Take it from the guy whose weakness is that he feels so bad when someone thinks he tried to hurt them that he falls over backward trying to fix it. You can’t. I don’t think it’s even about you. If this was about me, the person on the other side would be able to see that I’m trying so very, very hard to be polite.

I think the sad truth might be that the person on the other side knows they’re being unreasonable, and because they know that, they assume that I’m angry because they would be if the roles were reversed. So they’re sort of talking to themselves while I try to understand what I did. And I’m actually feeling bad because I think I hurt someone.

And if someone reads that who does this to me, all they’ll take from the entire post is that I said I was better than them.

Which isn’t what I said at all. I can see how a person might read that into it, but I’d just say that if that is what I meant. I don’t think I’m better than anyone. Well… except maybe Tom Brady. Screw Tom Brady and his man Ugg boots. That guy…

Also, while I was dealing with this weird email fallout, I made the plans to put one of our dogs down. So I was answering this person through tears, hiding in my car in the rain on the edge of campus, trying to console my wife over the fact that a brain tumor is taking one of our dear furry friends, preparing for a day of work. Again, that’s not a plea for anyone to feel bad for me. You shouldn’t. My life is pretty sweet. I mean I spent $15 on comic books today and bought my wife a Leia funko pop JUST CUZ. I like my job when someone isn’t trying to cast me as Kylo Ren. I had a great set of conversations with my students today and the games they made were absolutely amazing. Best set I’ve seen in years.

I tell you this because I want you to realize that somewhere in an office someone was assuming that the six-foot-one, three-hundred-plus pound Cherokee dribbling tears onto the screen of his phone as he typed was being cruel, when all he wanted was to not screw over two of his coworkers because a third person couldn’t aid him in making something work. This enormous man was hiding in a tiny dinged blue car on a rainy parking lot dealing with the joys and pains of his life and trying to be a good colleague. There wasn’t even a hint of malice in his heart. It was all about respect.

I could have easily judged the person on the other side of the conversation and said “did you really just suggest that I kick two people off this project without either of us even talking to them?
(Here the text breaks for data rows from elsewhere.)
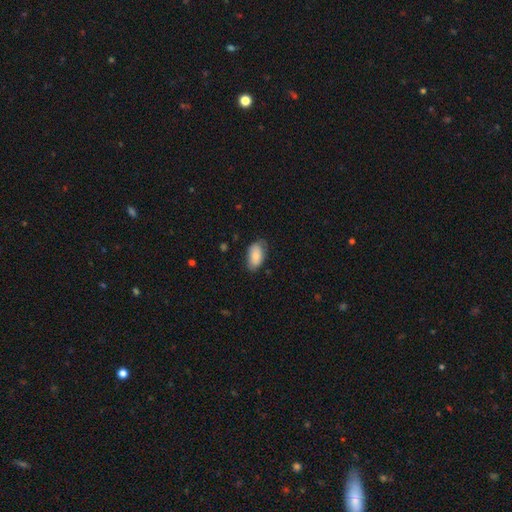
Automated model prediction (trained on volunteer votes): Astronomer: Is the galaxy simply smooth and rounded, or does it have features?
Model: smooth — 79%.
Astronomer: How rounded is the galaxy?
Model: in between — 93%.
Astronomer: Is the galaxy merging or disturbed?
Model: none — 72%.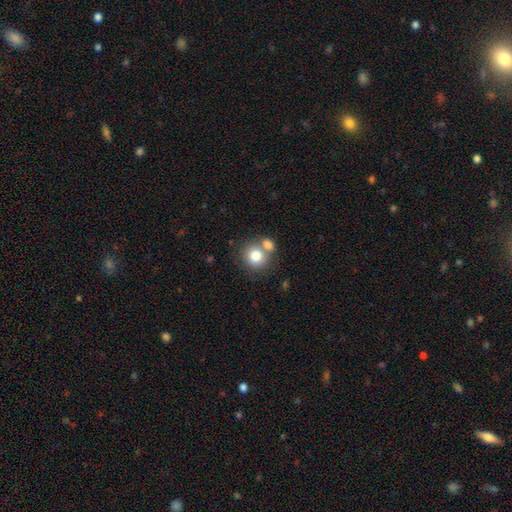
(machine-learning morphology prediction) This is likely a smooth galaxy (78%). How rounded: clearly round (84%). Merging: possibly none (53%).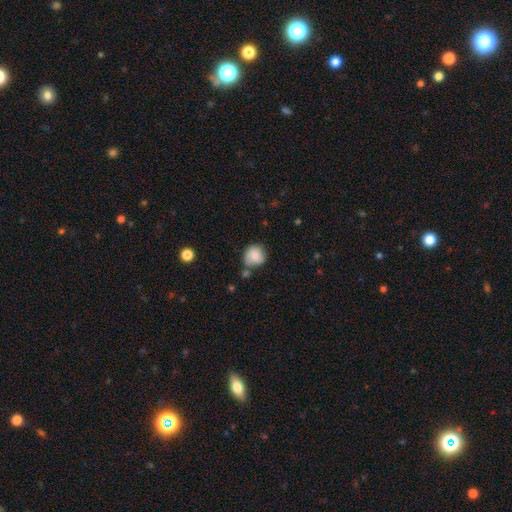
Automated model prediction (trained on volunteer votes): smooth_or_featured: smooth (p=0.85) [alt: star or artifact p=0.08]
how_rounded: round (p=0.80) [alt: in between p=0.19]
merging: none (p=0.60) [alt: minor disturbance p=0.24]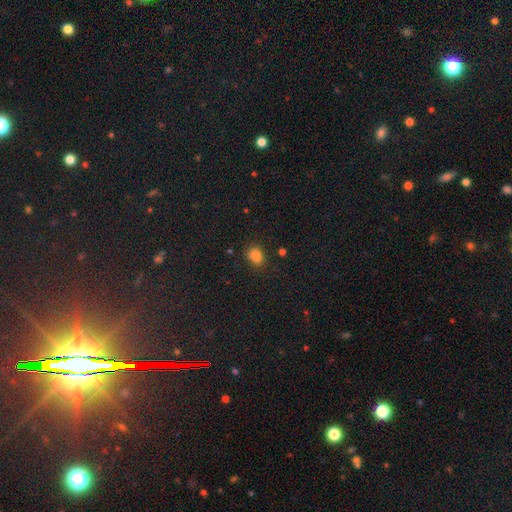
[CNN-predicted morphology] Smooth or featured: smooth — 84% (star or artifact — 12%)
How rounded: in between — 58% (round — 41%)
Merging: none — 82% (minor disturbance — 12%)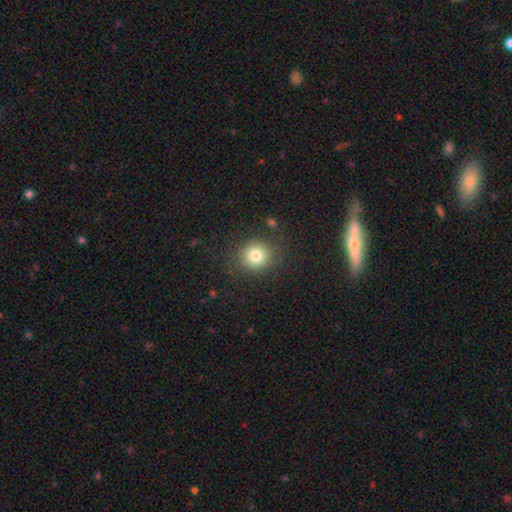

What the actual fuck?” But I assumed the best, and I figured the other party was so interested in the solution they thought they figured out that for a minute they forgot about the two other people this would impact. I didn’t assume I was dealing with a mean person. I assumed someone had misunderstood or spoken incorrectly. And I wanted to figure it out so we could all be in harmony.

That’s the difference in knowing your subject and demonizing someone.

And people who are so self-absorbed that they just assume anger from someone on the other side of an exchange need to try harder. They just do. You don’t get to argue against that. Not with me. Not today.

We all deserve better.

And I will make anyone reading this a promise. I’ve lost so many times in my life and gotten back up that I’m not afraid to tell people what I think. If I want to insult you, I will. You won’t need to read into it at all. I am really, really good at it. Ask the people I play D&D with. Being nice doesn’t mean I don’t know how to be mean. Choosing not to be mean is why I’m not mean. Don’t insult me by thinking I’d wrap an insult in respectful tones. Seriously. That’s one of my pet peeves. If you’re going to talk to me, at least try to understand me. Because even if I’m exhausting myself and annoying you to no end with questions, my only major goal is to understand you. I will literally unravel myself to try to be a good listener and to give a person what they want or need from me. You don’t have to respect me as much or give me the same energy back (that would be unfair of me to expect– I’m a weird person). But don’t insult my efforts by miscasting me. Damn, dude.